One hundred and ninety-three patients were included in three groups, 78 in the group "without sugammadex", 95 in "sugammadex 2mg/kg" and 20 in "sugammadex 4 mg/kg". There were no reoperations for haemostasis. The comparison among different groups for the endpoint of bleeding showed no significant difference.
In this retrospective study performed in patients at high risk of postoperative bleeding, sugammadex at doses of 2 and 4 mg/kg was not associated with increased bleeding. This study, the first in this field, suggests that future prospective investigations should target patients receiving 4 or 16 mg/kg of sugammadex and/or with documented preoperative abnormal coagulations tests.
舒更葡糖钠通过化学包裹非去极化神经肌肉阻滞药物(罗库溴铵和维库溴铵)来逆转神经肌肉阻滞。这种新分子的说明最近补充了关于止血的部分内容,指出凝血时间延长,但无临床后果记录。这导致了关于在存在凝血障碍(无论是否为药物诱导)时使用舒更葡糖钠的建议。本研究的目的是分析在临床评估出血方面使用该分子所积累的经验。目前尚无关于该主题的研究。
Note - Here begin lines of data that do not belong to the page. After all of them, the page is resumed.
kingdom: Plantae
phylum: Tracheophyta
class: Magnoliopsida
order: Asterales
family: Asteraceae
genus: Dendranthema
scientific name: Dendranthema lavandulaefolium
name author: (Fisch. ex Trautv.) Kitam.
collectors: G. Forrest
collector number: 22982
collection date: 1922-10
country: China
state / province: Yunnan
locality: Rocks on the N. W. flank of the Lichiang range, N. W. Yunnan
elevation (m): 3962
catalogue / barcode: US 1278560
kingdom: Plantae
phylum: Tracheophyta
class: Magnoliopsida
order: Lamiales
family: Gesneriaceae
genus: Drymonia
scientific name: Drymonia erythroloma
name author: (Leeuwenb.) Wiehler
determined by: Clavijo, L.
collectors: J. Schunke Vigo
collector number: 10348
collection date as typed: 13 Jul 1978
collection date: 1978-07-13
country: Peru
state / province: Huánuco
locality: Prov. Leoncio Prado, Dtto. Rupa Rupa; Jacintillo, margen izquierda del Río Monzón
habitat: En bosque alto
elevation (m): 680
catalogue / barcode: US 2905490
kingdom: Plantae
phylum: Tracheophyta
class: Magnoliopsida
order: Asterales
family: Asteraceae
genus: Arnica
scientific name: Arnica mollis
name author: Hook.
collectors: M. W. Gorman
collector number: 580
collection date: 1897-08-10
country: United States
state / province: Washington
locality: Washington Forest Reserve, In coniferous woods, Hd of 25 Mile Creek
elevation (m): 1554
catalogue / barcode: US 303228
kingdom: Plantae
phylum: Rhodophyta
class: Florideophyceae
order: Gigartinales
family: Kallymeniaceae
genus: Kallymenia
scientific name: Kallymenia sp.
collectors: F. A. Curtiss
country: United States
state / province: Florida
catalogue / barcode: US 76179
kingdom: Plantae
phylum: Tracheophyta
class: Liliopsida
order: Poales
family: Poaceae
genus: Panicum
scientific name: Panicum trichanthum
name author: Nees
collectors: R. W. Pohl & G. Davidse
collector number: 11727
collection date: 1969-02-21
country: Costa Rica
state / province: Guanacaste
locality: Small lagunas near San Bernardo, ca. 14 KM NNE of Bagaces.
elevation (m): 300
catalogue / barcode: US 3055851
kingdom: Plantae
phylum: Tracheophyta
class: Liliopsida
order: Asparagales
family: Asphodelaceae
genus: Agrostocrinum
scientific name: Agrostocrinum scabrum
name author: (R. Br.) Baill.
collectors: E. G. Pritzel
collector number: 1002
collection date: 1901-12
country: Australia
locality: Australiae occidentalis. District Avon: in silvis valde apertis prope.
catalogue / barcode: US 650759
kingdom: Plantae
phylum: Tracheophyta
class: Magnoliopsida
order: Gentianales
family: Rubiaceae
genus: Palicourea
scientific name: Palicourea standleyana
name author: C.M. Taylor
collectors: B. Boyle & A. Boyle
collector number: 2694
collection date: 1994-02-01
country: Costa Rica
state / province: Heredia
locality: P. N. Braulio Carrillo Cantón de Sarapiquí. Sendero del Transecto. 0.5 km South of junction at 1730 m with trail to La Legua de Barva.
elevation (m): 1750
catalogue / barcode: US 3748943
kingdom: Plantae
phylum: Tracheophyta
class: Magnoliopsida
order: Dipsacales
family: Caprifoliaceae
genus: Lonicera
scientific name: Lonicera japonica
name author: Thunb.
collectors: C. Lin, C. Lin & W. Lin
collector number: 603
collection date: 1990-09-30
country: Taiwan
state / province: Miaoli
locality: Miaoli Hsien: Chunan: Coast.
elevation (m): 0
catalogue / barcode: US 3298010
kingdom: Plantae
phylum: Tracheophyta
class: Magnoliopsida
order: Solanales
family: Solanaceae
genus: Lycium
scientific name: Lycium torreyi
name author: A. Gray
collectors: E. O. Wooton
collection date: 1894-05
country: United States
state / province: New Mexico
这是一项在2009年8月至2010年8月期间进行的为期1年的回顾性研究。纳入所有因癌症手术行剖腹术且需要放置引流管的患者。根据逆转类型(不使用舒更葡糖钠与使用2或4mg/kg舒更葡糖钠)将患者分组。终点指标为临床评估的术后出血情况(因止血而再次手术、麻醉后护理单元[PACU]中剖腹手术敷料有血迹、到达PACU时以及2小时后和次日上午6点时引流管收集的累积出血量)。
193例患者被纳入三组,“不使用舒更葡糖钠”组78例,“舒更葡糖钠2mg/kg”组95例,“舒更葡糖钠4mg/kg”组20例。无因止血而再次手术的情况。不同组间出血终点指标的比较无显著差异。
在这项针对术后出血高危患者进行的回顾性研究中,2mg/kg和4mg/kg剂量的舒更葡糖钠与出血增加无关。本研究是该领域的首个研究,表明未来的前瞻性研究应针对接受4或16mg/kg舒更葡糖钠和/或术前凝血检查记录异常的患者。